Let’s pick apart the reasons:

It’s a Small World After All

There is the notion that because there are great tools like GoToMeeting.com or Skype or countless others, we somehow think that experience is the same thing as being able to sit face-to-face and describe a project or convey the complexities of an issue. For some larger companies with expensive conference calling technologies that might be the case. For Joe Small Business, not so much.

Here are some things to consider:

  • You have to factor in the time change. You might have to be in your office for a 5a call so you can catch your development team before they leave for the night
  • Any urgent requests will have a minimum turn-around of 12 (more like 18) hours so if there are bugs found after a roll-out or any issue that needs urgent attention, you’re out of luck
  • There is significant time involved in communication on your part
  • Some countries have spotty Internet connections so that could be a factor in server transfer speeds, email exchange and communication.

Save Money By Going Off-Shore

This is where the wheels come off a bit. Think about this scenario a bit:

You need a project completed that will take a local developer 200 hours to complete. Their rate is $125/hour. The estimate cost is $25,000 for the project. In comes Outsource Option B. Now that 200 hours of development is at a lower rate (let’s say $25/hour). Your cost is now $5,000. Wow! Great! I’m in! But wait…there is PM time, Account Manager Time, Testing & QA time, Documentation Time. All of a sudden the 200 hours is 350 hours bringing the total to $8,750. Still quite a savings. But then the kicker. How much is your time worth? How much time will it take to communicate, test, run the project? Will is just be you or will there be others in your company involved? Let’s assume 2 people working on the project. Let’s also assume their hourly cost breaks down to $85/hour. They have to spend about 40 hours each working on preparing documents, meetings, calls. Now you’re at $15,550.

All in all, you might save some money, but there are a lot of variables considering the number of people involved, the support once the site has launched, the potential travel, the intangible “I’m so stinkin’ annoyed with this project” cost that all play a role in and need to be factored into the actual cost of that job before buying in to the outsourced sticker.

How Badly Do You Want The Job?

Let’s face it, for most it all boils down to cost.

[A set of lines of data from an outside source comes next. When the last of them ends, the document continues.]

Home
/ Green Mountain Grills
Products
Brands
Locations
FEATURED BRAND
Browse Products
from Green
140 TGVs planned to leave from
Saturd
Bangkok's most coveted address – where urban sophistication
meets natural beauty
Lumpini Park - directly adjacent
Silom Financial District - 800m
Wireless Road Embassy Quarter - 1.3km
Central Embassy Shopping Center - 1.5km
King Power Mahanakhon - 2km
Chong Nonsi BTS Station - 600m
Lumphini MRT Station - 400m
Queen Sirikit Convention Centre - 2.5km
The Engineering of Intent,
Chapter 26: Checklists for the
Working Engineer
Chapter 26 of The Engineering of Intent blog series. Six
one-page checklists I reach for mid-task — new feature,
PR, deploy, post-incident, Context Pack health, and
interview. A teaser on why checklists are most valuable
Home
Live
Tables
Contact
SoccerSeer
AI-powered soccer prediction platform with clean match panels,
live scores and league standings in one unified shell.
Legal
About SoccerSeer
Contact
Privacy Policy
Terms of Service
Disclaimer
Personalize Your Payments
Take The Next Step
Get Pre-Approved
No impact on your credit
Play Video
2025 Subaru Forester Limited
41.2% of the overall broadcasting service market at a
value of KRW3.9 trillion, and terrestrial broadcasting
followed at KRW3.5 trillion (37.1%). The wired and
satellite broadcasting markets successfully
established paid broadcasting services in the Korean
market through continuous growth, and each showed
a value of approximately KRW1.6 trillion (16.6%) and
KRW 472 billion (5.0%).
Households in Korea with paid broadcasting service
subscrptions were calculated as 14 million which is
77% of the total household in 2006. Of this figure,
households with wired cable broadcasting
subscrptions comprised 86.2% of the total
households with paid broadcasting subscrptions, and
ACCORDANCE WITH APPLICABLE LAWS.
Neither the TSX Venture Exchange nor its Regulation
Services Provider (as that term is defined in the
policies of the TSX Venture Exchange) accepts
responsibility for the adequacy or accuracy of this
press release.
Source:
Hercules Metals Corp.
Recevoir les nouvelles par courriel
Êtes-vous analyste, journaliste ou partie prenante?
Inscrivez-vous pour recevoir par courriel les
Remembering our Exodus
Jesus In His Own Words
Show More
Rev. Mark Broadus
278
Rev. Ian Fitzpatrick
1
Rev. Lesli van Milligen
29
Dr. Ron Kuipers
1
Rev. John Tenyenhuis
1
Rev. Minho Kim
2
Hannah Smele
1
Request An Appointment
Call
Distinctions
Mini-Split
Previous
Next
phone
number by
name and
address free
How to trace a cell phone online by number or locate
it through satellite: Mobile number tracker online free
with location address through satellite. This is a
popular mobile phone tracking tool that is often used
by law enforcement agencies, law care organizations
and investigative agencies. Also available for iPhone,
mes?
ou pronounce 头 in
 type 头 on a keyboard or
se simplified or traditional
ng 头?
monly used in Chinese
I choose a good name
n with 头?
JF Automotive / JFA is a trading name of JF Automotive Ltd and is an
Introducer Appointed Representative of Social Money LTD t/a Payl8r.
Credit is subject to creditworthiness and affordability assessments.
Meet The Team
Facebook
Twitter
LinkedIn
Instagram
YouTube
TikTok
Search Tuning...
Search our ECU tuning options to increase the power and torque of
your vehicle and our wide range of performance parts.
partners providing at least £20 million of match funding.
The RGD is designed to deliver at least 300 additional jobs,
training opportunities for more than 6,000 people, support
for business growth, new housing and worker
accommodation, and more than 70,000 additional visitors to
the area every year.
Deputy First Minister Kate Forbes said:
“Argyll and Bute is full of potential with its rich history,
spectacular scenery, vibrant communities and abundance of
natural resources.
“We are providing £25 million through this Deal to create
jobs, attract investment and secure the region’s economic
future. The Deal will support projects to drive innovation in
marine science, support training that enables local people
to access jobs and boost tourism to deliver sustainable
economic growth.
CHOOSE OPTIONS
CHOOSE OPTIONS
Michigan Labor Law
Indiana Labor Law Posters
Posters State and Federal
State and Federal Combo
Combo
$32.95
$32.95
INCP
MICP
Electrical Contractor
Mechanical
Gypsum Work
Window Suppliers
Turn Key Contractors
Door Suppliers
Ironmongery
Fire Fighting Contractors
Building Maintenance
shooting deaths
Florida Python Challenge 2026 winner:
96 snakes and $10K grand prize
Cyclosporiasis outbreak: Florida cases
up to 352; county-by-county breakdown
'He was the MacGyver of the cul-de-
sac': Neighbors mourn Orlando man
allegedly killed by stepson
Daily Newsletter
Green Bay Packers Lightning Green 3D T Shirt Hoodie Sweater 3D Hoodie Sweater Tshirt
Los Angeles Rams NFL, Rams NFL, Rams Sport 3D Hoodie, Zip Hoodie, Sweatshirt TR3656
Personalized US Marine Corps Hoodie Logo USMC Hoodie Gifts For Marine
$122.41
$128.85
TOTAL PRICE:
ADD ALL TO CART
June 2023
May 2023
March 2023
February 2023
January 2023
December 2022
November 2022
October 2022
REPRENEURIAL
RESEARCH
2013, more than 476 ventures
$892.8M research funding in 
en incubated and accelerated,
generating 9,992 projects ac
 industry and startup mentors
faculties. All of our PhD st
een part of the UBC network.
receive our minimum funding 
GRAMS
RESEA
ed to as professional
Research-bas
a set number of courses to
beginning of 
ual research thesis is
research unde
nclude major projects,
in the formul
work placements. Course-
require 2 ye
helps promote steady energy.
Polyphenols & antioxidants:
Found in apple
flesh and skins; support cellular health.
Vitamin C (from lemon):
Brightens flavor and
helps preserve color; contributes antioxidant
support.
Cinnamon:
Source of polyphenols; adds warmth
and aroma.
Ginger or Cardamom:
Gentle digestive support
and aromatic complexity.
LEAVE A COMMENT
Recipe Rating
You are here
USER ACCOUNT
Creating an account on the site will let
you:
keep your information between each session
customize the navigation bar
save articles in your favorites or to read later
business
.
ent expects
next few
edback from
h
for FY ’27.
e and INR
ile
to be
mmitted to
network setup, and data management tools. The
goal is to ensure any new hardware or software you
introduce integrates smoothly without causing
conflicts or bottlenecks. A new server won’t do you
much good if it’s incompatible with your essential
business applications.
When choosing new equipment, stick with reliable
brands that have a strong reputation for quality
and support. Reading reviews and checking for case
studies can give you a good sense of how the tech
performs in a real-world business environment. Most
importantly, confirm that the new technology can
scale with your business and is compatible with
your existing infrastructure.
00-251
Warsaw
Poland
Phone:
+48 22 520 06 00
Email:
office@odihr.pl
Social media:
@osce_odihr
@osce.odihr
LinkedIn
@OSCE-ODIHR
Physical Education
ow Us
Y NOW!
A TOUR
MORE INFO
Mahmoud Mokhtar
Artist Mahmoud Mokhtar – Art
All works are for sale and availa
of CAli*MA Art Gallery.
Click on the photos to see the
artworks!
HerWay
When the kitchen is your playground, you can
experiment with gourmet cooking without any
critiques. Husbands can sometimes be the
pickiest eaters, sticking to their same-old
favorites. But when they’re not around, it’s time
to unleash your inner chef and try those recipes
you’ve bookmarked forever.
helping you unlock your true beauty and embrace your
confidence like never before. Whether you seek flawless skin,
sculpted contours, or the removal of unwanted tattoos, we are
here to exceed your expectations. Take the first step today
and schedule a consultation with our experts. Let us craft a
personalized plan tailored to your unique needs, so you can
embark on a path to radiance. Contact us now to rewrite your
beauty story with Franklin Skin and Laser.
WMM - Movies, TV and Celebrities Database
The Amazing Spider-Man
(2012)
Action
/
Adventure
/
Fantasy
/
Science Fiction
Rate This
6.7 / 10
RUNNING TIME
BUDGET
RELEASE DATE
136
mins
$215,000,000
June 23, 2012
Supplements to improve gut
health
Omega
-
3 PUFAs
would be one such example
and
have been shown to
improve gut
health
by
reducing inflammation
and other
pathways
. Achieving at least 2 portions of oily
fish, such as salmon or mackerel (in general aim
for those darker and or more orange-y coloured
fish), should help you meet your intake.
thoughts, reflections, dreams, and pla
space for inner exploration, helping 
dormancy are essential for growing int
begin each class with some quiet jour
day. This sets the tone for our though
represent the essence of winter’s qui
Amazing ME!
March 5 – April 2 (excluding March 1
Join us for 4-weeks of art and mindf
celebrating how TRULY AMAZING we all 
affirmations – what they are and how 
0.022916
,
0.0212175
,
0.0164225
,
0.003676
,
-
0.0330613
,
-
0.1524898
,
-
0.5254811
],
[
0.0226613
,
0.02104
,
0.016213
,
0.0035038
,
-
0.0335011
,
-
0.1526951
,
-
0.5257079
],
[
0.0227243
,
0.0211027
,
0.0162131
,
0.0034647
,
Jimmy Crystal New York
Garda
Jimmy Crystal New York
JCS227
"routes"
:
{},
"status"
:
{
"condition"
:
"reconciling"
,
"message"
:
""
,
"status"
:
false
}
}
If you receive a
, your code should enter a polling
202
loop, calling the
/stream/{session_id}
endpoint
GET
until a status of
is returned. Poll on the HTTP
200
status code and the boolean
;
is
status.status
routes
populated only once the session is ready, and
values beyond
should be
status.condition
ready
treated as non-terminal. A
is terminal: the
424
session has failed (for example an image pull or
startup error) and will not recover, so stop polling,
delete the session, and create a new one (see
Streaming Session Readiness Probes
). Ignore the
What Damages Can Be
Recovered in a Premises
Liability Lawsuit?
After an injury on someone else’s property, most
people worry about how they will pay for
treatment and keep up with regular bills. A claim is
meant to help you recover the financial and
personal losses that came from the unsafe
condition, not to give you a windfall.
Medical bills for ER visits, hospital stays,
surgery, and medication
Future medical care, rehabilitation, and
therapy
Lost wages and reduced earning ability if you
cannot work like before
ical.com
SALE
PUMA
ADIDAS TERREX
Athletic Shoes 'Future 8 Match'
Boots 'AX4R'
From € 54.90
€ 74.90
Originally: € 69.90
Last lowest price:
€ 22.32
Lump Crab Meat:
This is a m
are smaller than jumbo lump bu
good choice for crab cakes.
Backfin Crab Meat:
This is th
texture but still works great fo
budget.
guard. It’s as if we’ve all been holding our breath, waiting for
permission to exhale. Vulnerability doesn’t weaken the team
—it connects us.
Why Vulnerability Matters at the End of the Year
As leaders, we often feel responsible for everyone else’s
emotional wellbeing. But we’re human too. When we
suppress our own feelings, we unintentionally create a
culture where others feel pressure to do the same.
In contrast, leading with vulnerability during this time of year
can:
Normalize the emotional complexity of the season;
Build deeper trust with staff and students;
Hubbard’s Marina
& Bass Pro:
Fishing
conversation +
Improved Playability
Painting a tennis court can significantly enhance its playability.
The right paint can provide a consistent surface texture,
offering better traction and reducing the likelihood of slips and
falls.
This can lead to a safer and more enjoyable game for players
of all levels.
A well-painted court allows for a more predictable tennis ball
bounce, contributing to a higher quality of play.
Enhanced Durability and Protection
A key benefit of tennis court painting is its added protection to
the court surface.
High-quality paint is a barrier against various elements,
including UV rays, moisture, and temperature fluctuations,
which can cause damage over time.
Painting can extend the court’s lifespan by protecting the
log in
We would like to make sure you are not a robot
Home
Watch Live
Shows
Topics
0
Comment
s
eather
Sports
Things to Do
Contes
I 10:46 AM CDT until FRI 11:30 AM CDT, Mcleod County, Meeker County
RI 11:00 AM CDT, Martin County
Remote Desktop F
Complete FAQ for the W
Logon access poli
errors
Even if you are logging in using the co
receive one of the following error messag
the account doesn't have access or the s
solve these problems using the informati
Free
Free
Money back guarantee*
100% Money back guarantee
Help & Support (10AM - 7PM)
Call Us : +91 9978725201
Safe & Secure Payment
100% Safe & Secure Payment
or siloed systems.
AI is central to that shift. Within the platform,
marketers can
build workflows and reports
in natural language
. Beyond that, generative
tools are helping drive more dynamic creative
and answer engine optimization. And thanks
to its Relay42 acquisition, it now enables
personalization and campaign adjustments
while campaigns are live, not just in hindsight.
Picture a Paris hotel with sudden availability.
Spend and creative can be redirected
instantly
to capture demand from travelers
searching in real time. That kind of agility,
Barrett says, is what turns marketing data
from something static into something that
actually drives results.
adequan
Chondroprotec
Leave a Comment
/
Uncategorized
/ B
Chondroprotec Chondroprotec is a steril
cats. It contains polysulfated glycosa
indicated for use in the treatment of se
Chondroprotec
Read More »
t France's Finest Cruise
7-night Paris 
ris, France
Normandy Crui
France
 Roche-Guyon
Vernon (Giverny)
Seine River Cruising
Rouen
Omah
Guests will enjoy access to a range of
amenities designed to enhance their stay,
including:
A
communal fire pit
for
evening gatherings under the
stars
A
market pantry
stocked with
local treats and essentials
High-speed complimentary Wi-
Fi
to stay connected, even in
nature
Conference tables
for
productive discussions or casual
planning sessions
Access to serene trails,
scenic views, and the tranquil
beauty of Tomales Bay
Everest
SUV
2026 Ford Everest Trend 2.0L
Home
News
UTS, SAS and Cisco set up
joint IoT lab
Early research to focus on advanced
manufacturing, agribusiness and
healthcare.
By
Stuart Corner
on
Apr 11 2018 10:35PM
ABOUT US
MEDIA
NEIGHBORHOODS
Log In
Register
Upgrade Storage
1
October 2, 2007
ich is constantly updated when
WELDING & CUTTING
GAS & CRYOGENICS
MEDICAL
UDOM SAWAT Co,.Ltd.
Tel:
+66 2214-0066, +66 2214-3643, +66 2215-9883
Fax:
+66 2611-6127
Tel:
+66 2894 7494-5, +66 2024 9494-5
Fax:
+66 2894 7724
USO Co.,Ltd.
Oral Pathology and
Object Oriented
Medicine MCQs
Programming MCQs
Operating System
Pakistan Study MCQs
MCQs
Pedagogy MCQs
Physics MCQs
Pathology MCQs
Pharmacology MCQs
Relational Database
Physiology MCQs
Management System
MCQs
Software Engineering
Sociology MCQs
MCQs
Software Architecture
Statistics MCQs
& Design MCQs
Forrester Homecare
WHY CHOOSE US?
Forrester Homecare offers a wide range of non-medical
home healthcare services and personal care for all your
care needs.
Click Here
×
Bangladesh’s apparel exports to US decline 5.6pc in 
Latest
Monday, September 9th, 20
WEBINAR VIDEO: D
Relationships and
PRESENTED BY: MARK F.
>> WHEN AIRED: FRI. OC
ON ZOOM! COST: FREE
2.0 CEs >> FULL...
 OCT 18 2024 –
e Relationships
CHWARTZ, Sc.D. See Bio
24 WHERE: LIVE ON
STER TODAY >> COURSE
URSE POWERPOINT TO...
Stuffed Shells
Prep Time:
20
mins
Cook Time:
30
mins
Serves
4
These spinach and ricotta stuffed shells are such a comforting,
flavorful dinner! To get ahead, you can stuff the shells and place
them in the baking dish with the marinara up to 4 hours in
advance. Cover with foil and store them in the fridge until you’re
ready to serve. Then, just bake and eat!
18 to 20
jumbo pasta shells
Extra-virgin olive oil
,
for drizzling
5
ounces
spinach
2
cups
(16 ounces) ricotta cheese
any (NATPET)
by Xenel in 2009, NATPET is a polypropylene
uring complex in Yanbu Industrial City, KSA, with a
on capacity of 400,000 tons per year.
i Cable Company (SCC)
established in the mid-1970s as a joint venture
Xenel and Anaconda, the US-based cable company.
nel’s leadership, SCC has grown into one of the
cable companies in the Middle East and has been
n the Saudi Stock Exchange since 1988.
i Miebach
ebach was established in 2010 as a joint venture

Either the customer is trying to get something accomplished within a certain budget or you’re trying to provide something cheap enough to get the gig. Outsourcing sounds like a great option as it allows for overhead to be lower thus reducing the overall cost of the project to a level someone is willing to pay. Don’t compromise. For yourself and for your customer, the outsourced option needs to be heavily weighed beyond the price. There should be full disclosure as well as clear expectations when going that route. Sometimes the better route is to help the customer get more realistic in their expectations/budget and not try and squeeze in something that will probably result in a losing venture for all involved.

“I disagree, I had a great experience with outsourcing!”

Great! So have I, in many cases. For great Joomla custom development I have worked with a wonderful company in Minsk, Belarus, called Belitsoft. I even travelled to their office for a large project and worked for a week together. Great company, great leadership, great future. One major dilemma still exists – they’re in Minsk, Belarus, I’m in San Diego, CA. As great as the partnership has been, there have been those times that we have been really in a tight spot as something was discovered Friday afternoon PST without any option to fix before Monday.

What’s the solution?

I believe at worst a hybrid of outsourcing and local-sourcing is appropriate. Find a local company (hence local-sourcing) to partner with and maybe have small elements outsourced beyond that if necessary is ideal – someone you can sit across a table with from time to time or brain-storm on a white-board has its place. It is definitely cost effective to find outside help for projects, but take caution in the distance you are willing to go.

Overall my encouragement is to analyze the entire project and time required both on the development AND the communication.